Der freiberufliche Journalist Vladyslav Yesypenko ist derzeit ein politischer Gefangener auf der von Russland besetzten Halbinsel Krim. Sein Schicksal steht beispielhaft für die Verfolgung von Journalist:innen, die versuchen, von der Krim zu berichten. Vladyslav Yesypenko wurde, wie alle ukrainischen Staatsbürger auf der Krim, nach der Annexion der Halbinsel im Jahr 2014 von russischen Behörden gezwungen, den russischen Pass anzunehmen. Rechtlich gesehen bleibt er ukrainischer Staatsbürger. Er wird mit einem Free Media Award für seine bedeutende Arbeit als Journalist unter extremen Bedingungen ausgezeichnet. Bevor er im März 2021 vom russischen Föderalen Sicherheitsdienst (FSB) in Simferopol festgenommen wurde, weil er verdächtigt wurde, Informationen für den ukrainischen Geheimdienst zu sammeln, berichtete er für RFE/RL's Crimea.Realities über Enteignungen, das Leben der Krimtataren, ökologische Krisen und die Zerstörungen im Zuge der russischen Besetzung der Krim. Vladyslav Yesypenko wurde während seiner Inhaftierung mit Elektroschocks gefoltert und anschließend gezwungen, im russischen Fernsehen ein falsches Geständnis abzulegen. Im Februar 2022 wurde er zu fünf Jahren Haft verurteilt. Yesypenko wurde von der Human Rights House Foundation nominiert.
Eine besondere Erwähnung im Rahmen der Free Media Awards erhalten die sogenannten "Fixer". Sie unterstützen Auslandskorrespondent:innen bei ihrer Arbeit mit ihrer regionalen Kompetenz, Kontakten, Übersetzungen, Zeitplänen, Transportmitteln und Ortskenntnissen. Ohne ihre Unterstützung wäre eine ausgewogene Berichterstattung über den Krieg in vielen Fällen schwierig zu leisten. Häufig sind sie selbst Journalist:innen, die die regionalen Begebenheiten besonders gut kennen und verlässliche Quellen und Kontakte haben, deren Arbeit aber häufig unerwähnt bleibt.

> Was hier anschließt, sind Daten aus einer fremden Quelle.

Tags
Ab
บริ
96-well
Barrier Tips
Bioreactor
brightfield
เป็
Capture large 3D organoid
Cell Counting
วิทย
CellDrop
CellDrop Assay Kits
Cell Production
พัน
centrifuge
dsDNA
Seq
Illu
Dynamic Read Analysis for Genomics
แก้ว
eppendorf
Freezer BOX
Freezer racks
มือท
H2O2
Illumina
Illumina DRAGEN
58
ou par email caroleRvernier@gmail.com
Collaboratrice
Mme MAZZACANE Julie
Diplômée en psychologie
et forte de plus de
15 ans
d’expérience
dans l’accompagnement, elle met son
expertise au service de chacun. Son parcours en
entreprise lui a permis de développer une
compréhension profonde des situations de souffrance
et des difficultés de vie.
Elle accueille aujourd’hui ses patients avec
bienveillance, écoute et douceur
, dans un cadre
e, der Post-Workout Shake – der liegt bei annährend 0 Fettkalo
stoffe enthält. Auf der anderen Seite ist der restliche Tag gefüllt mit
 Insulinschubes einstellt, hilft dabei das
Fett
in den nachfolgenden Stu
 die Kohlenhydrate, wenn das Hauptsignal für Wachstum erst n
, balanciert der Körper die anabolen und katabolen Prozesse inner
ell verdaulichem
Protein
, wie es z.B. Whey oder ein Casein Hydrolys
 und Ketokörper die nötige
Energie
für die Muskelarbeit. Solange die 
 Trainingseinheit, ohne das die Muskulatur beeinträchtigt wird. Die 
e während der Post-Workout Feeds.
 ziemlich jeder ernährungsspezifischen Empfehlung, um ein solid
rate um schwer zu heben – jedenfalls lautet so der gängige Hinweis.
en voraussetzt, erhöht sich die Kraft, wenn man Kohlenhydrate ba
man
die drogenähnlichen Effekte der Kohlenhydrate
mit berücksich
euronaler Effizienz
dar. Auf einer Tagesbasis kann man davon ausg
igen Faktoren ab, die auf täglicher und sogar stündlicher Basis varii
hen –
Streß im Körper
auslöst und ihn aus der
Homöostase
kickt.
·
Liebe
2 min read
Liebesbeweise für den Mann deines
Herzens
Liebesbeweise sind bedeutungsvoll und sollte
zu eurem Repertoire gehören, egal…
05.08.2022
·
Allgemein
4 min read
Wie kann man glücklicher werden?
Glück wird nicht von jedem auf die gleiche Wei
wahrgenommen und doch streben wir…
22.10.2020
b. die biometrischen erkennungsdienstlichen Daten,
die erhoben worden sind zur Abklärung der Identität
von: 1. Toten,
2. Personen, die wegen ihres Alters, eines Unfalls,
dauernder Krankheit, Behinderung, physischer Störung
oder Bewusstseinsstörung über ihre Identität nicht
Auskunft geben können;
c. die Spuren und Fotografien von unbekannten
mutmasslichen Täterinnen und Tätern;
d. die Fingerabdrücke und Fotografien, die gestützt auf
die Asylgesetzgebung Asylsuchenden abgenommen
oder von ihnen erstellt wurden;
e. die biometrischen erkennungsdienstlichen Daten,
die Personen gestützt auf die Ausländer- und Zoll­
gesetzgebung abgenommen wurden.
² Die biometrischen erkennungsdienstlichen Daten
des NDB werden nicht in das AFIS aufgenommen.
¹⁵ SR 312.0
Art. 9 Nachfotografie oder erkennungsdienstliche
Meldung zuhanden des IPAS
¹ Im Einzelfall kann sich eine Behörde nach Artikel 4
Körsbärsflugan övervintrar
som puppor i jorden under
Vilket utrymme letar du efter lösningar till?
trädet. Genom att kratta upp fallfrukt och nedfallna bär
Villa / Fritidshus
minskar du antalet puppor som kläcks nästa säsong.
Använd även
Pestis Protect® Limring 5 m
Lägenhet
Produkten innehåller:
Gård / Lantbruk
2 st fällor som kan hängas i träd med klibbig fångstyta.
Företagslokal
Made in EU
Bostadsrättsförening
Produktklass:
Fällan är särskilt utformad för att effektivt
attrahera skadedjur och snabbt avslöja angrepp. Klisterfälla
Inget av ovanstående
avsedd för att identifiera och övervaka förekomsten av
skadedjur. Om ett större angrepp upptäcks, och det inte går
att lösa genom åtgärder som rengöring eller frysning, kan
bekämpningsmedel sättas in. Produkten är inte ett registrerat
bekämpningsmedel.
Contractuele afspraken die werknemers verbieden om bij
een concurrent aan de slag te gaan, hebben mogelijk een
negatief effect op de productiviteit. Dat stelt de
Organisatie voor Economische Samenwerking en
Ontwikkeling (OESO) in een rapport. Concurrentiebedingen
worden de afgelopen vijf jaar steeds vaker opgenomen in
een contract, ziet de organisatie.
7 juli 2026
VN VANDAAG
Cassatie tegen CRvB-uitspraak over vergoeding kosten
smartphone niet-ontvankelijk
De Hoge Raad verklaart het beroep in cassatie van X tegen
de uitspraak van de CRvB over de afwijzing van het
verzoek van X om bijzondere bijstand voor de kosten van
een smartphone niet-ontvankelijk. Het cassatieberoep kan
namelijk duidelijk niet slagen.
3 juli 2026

Die Preisträger:innen wurden von internationalen Institutionen und Einrichtungen, die sich in oder für Osteuropa engagieren sowie Osteuropa-Expert:innen vorgeschlagen und von einer international besetzen Jury ausgewählt. Der sechsköpfige Jury gehören Ane Tusvik Bonde, Senior Advisor der Human Rights House Foundation, Alice Bota, Osteuropa-Reporterin der ZEIT, Juri Durkot, freier Journalist und Übersetzer, Guri Norstrøm, Auslandskorrespondent der Norwegian National Broadcasting Corporation, Martin Paulsen, Fachbereichsleiter Fremdsprachen der Universität Bergen, und Silvia Stöber, Reporterin und Redakteurin in der Investigativ Abteilung der Tagesschau (ARD) an.